Checkpointing
Flink's checkpointing provides both fault tolerance and delivery guarantees. For the AMPS Source, checkpointing is used for fault tolerance, delivery guarantees, and "at-least-once" queues.
Topics with a Transaction Log
In order to work with Flink's checkpointing, the AMPS Source needs to be able to records its state and perform message replay. The source combines bookmarks and Flink's checkpointing to provide at least once delivery guarantees. If the source subscribes to a topic with a transaction log and checkpointing is enabled, then at least once delivery guarantee is achieved.
Basically, sources will store the most recent bookmark, and if a failure occurs, the subscription will resume from that stored bookmark, which provides fault tolerance for the AMPS Source.
An AMPS Source that works with Flink's checkpointing can be constructed similar to the following:
AMPSSource<String> source = AMPSSource.<String>builder()
.setUri(uri)
.setTopic(topic)
.setDeserializationSchema(new SimpleStringSchema())
.setBookmark("0") // EPOCH bookmark
.setDeliveryGuarantee(DeliveryGuarantee.AT_LEAST_ONCE) // Makes the source use a BookmarkStore to work with Flink's checkpointing
.build();
The above example uses a Memory Bookmark Store that is set up internally to coordinate bookmarks with Flink's checkpoints. Any implementation of a Bookmark Store can be used. Refer to the builder methods to see an overview of all options when constructing an AMPS Source.

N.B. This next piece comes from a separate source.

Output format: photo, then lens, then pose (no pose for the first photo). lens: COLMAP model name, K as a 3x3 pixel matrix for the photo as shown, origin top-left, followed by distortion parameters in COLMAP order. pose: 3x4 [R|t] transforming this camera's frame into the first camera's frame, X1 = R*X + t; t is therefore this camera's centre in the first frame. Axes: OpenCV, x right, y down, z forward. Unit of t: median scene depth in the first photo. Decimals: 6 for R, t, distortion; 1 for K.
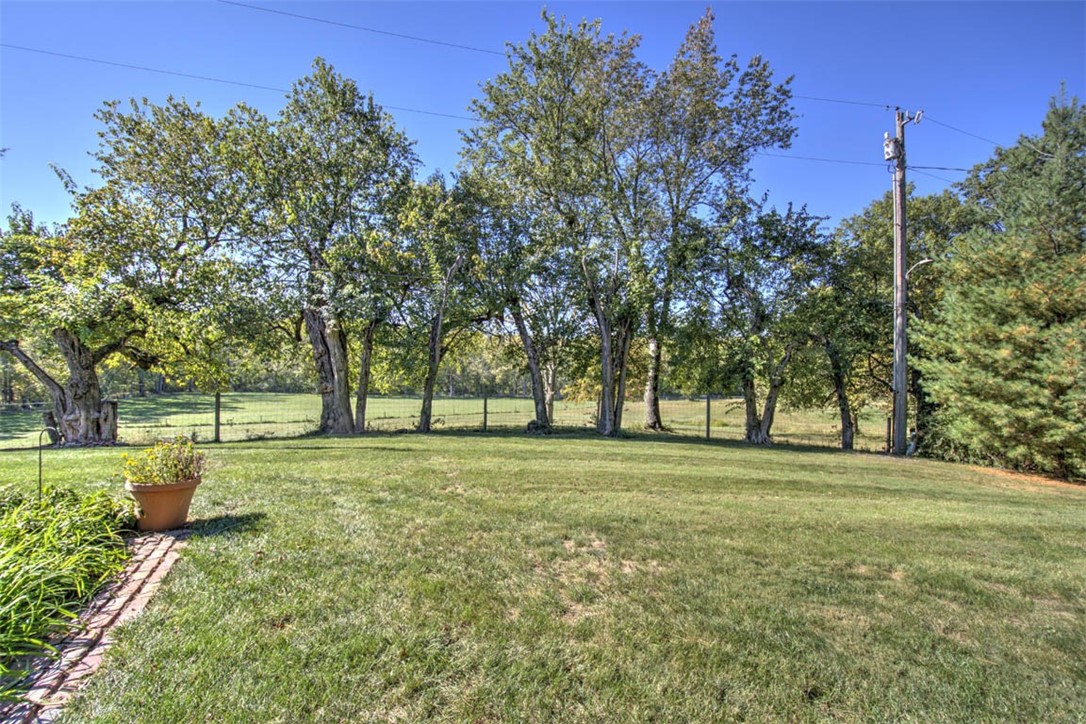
lens RADIAL K [[478.3, 0, 543.0], [0, 478.3, 362.0], [0, 0, 1]] dist [-0.001447, -0.000097]
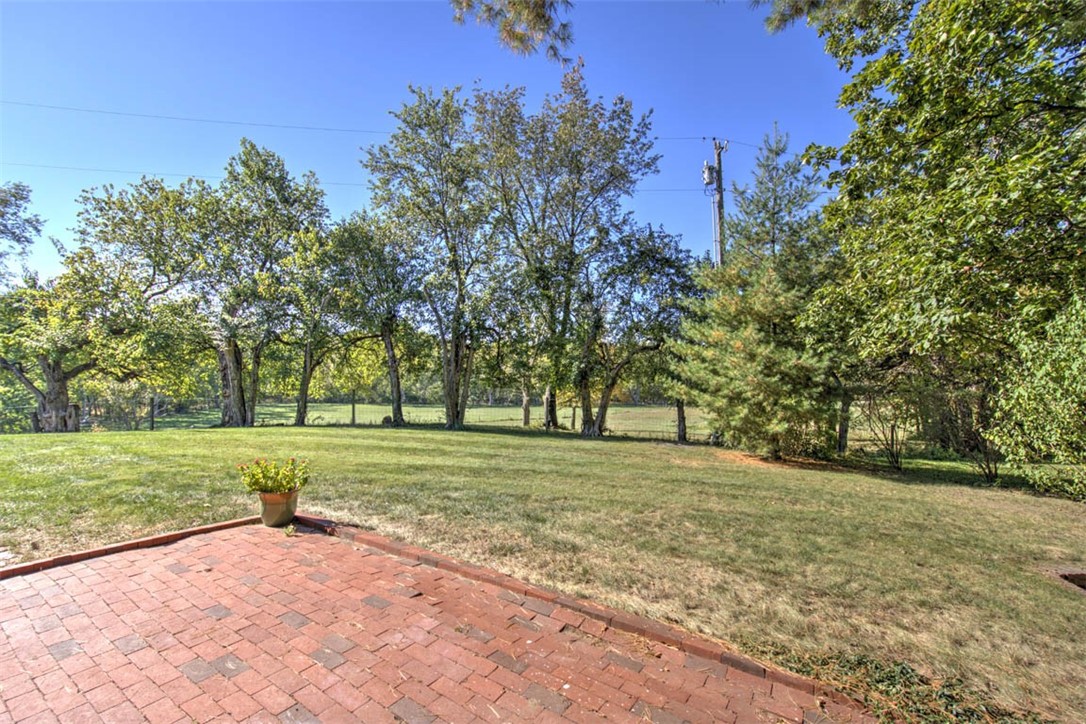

An AMPS Source discards bookmarks on checkpoint completion by default. This means that checkpointing should be enabled if a Bookmark Store is used. Otherwise, bookmarks will not be discarded, and the JVM will eventually run out of memory. Alternatively, an AMPS Source can be configured to discard bookmarks when the source emits a record to Flink.
Message Queues
The AMPS Source supports both "at-least-once" and "at-most-once" queues, and due do the differing queue semantics, they both acknowledge messages at different times.
For an "at-most-once" queue, messages are acknowledged when an AMPS Source emits a message to Flink. This means that checkpointing is not required for an "at-most-once" queue to properly function.
However, unlike "at-most-once" queues which do not require checkpointing, "at-least-once" queues need Flink's checkpointing to guarantee each message is processed at least once. Instead of discarding bookmarks, the source acknowledges messages on checkpoint completion. If a checkpoint fails to complete or a failure occurs, messages from the source are canceled and returned to the queue in AMPS.
An AMPS Source that subscribes to a queue can be constructed similar to the following:
AMPSSource<String> source = AMPSSource.<String>builder()
.setUri(uri)
.setTopic(topic)
.setDeserializationSchema(new SimpleStringSchema())
.setQueueSemantics("at-least-once") // Required
.setMaxBacklog(20) // Optional
.setAckBatchSize(5) // Optional
.setAckTimeout(5000) // Optional
.build();
Checkpointing must be enabled if the source is subscribing to an "at-least-once" queue. Otherwise, the source will only receive the amount of messages specified in max backlog as it will never acknowledge the messages that it received.